• WHAT IS EXPECTED
Could you extract every line of text from the data below, copying it unchanged and leaving out the pictures?

• DATASET EXTRACT
══════
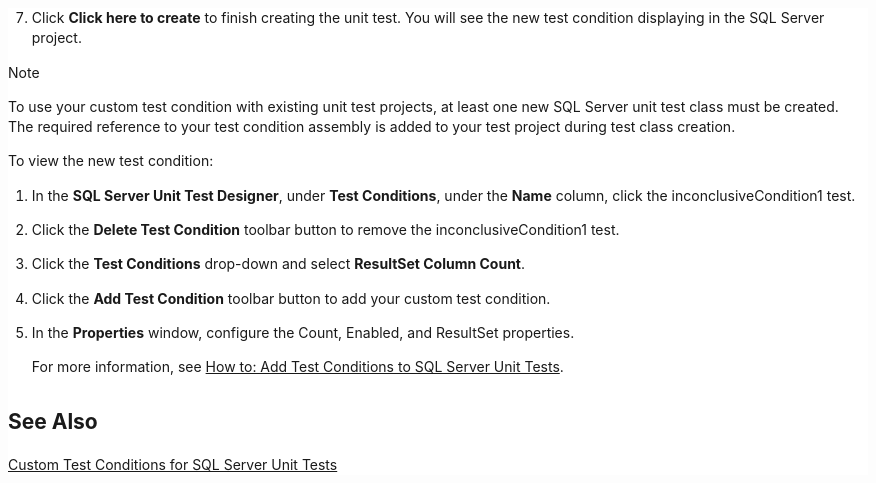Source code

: 7.  Click **Click here to create** to finish creating the unit test. You will see the new test condition displaying in the SQL Server project.  
  
> [!NOTE]  
> To use your custom test condition with existing unit test projects, at least one new SQL Server unit test class must be created. The required reference to your test condition assembly is added to your test project during test class creation.  
  
To view the new test condition:  
  
1.  In the **SQL Server Unit Test Designer**, under **Test Conditions**, under the **Name** column, click the inconclusiveCondition1 test.  
  
2.  Click the **Delete Test Condition** toolbar button to remove the inconclusiveCondition1 test.  
  
3.  Click the **Test Conditions** drop-down and select **ResultSet Column Count**.  
  
4.  Click the **Add Test Condition** toolbar button to add your custom test condition.  
  
5.  In the **Properties** window, configure the Count, Enabled, and ResultSet properties.  
  
    For more information, see [How to: Add Test Conditions to SQL Server Unit Tests](../ssdt/how-to-add-test-conditions-to-sql-server-unit-tests.md).  
  
## See Also  
[Custom Test Conditions  for SQL Server Unit Tests](../ssdt/custom-test-conditions-for-sql-server-unit-tests.md)  
  
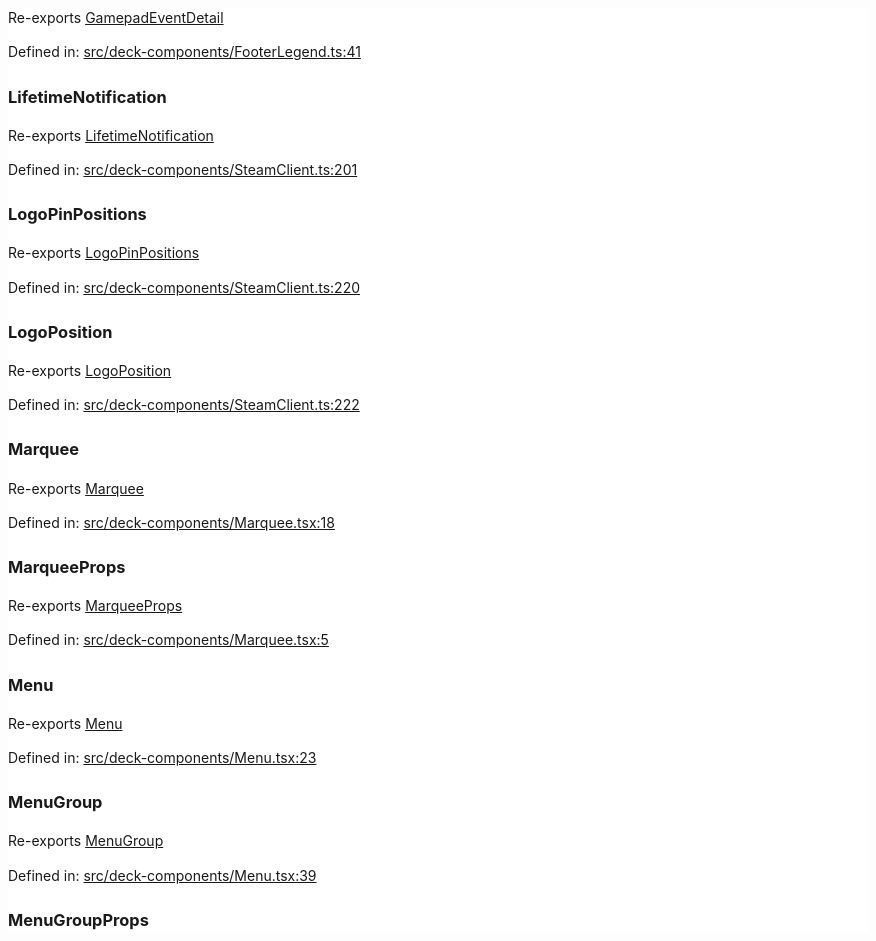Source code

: Re-exports [GamepadEventDetail](FooterLegend#gamepadeventdetail)

Defined in:  [src/deck-components/FooterLegend.ts:41](https://github.com/SteamDeckHomebrew/decky-frontend-lib/blob/-/src/deck-components/FooterLegend.ts#L41)

### LifetimeNotification

Re-exports [LifetimeNotification](SteamClient#lifetimenotification)

Defined in:  [src/deck-components/SteamClient.ts:201](https://github.com/SteamDeckHomebrew/decky-frontend-lib/blob/-/src/deck-components/SteamClient.ts#L201)

### LogoPinPositions

Re-exports [LogoPinPositions](SteamClient#logopinpositions)

Defined in:  [src/deck-components/SteamClient.ts:220](https://github.com/SteamDeckHomebrew/decky-frontend-lib/blob/-/src/deck-components/SteamClient.ts#L220)

### LogoPosition

Re-exports [LogoPosition](SteamClient#logoposition)

Defined in:  [src/deck-components/SteamClient.ts:222](https://github.com/SteamDeckHomebrew/decky-frontend-lib/blob/-/src/deck-components/SteamClient.ts#L222)

### Marquee

Re-exports [Marquee](Marquee#marquee)

Defined in:  [src/deck-components/Marquee.tsx:18](https://github.com/SteamDeckHomebrew/decky-frontend-lib/blob/-/src/deck-components/Marquee.tsx#L18)

### MarqueeProps

Re-exports [MarqueeProps](Marquee#marqueeprops)

Defined in:  [src/deck-components/Marquee.tsx:5](https://github.com/SteamDeckHomebrew/decky-frontend-lib/blob/-/src/deck-components/Marquee.tsx#L5)

### Menu

Re-exports [Menu](Menu#menu)

Defined in:  [src/deck-components/Menu.tsx:23](https://github.com/SteamDeckHomebrew/decky-frontend-lib/blob/-/src/deck-components/Menu.tsx#L23)

### MenuGroup

Re-exports [MenuGroup](Menu#menugroup)

Defined in:  [src/deck-components/Menu.tsx:39](https://github.com/SteamDeckHomebrew/decky-frontend-lib/blob/-/src/deck-components/Menu.tsx#L39)

### MenuGroupProps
══════
• RESPONSE BELOW
Source code

: 7.  Click **Click here to create** to finish creating the unit test. You will see the new test condition displaying in the SQL Server project.  
  
> [!NOTE]  
> To use your custom test condition with existing unit test projects, at least one new SQL Server unit test class must be created. The required reference to your test condition assembly is added to your test project during test class creation.  
  
To view the new test condition:  
  
1.  In the **SQL Server Unit Test Designer**, under **Test Conditions**, under the **Name** column, click the inconclusiveCondition1 test.  
  
2.  Click the **Delete Test Condition** toolbar button to remove the inconclusiveCondition1 test.  
  
3.  Click the **Test Conditions** drop-down and select **ResultSet Column Count**.  
  
4.  Click the **Add Test Condition** toolbar button to add your custom test condition.  
  
5.  In the **Properties** window, configure the Count, Enabled, and ResultSet properties.  
  
    For more information, see [How to: Add Test Conditions to SQL Server Unit Tests](../ssdt/how-to-add-test-conditions-to-sql-server-unit-tests.md).  
  
## See Also  
[Custom Test Conditions  for SQL Server Unit Tests](../ssdt/custom-test-conditions-for-sql-server-unit-tests.md)  
  
Source code

: Re-exports [GamepadEventDetail](FooterLegend#gamepadeventdetail)

Defined in:  [src/deck-components/FooterLegend.ts:41](https://github.com/SteamDeckHomebrew/decky-frontend-lib/blob/-/src/deck-components/FooterLegend.ts#L41)

### LifetimeNotification

Re-exports [LifetimeNotification](SteamClient#lifetimenotification)

Defined in:  [src/deck-components/SteamClient.ts:201](https://github.com/SteamDeckHomebrew/decky-frontend-lib/blob/-/src/deck-components/SteamClient.ts#L201)

### LogoPinPositions

Re-exports [LogoPinPositions](SteamClient#logopinpositions)

Defined in:  [src/deck-components/SteamClient.ts:220](https://github.com/SteamDeckHomebrew/decky-frontend-lib/blob/-/src/deck-components/SteamClient.ts#L220)

### LogoPosition

Re-exports [LogoPosition](SteamClient#logoposition)

Defined in:  [src/deck-components/SteamClient.ts:222](https://github.com/SteamDeckHomebrew/decky-frontend-lib/blob/-/src/deck-components/SteamClient.ts#L222)

### Marquee

Re-exports [Marquee](Marquee#marquee)

Defined in:  [src/deck-components/Marquee.tsx:18](https://github.com/SteamDeckHomebrew/decky-frontend-lib/blob/-/src/deck-components/Marquee.tsx#L18)

### MarqueeProps

Re-exports [MarqueeProps](Marquee#marqueeprops)

Defined in:  [src/deck-components/Marquee.tsx:5](https://github.com/SteamDeckHomebrew/decky-frontend-lib/blob/-/src/deck-components/Marquee.tsx#L5)

### Menu

Re-exports [Menu](Menu#menu)

Defined in:  [src/deck-components/Menu.tsx:23](https://github.com/SteamDeckHomebrew/decky-frontend-lib/blob/-/src/deck-components/Menu.tsx#L23)

### MenuGroup

Re-exports [MenuGroup](Menu#menugroup)

Defined in:  [src/deck-components/Menu.tsx:39](https://github.com/SteamDeckHomebrew/decky-frontend-lib/blob/-/src/deck-components/Menu.tsx#L39)

### MenuGroupProps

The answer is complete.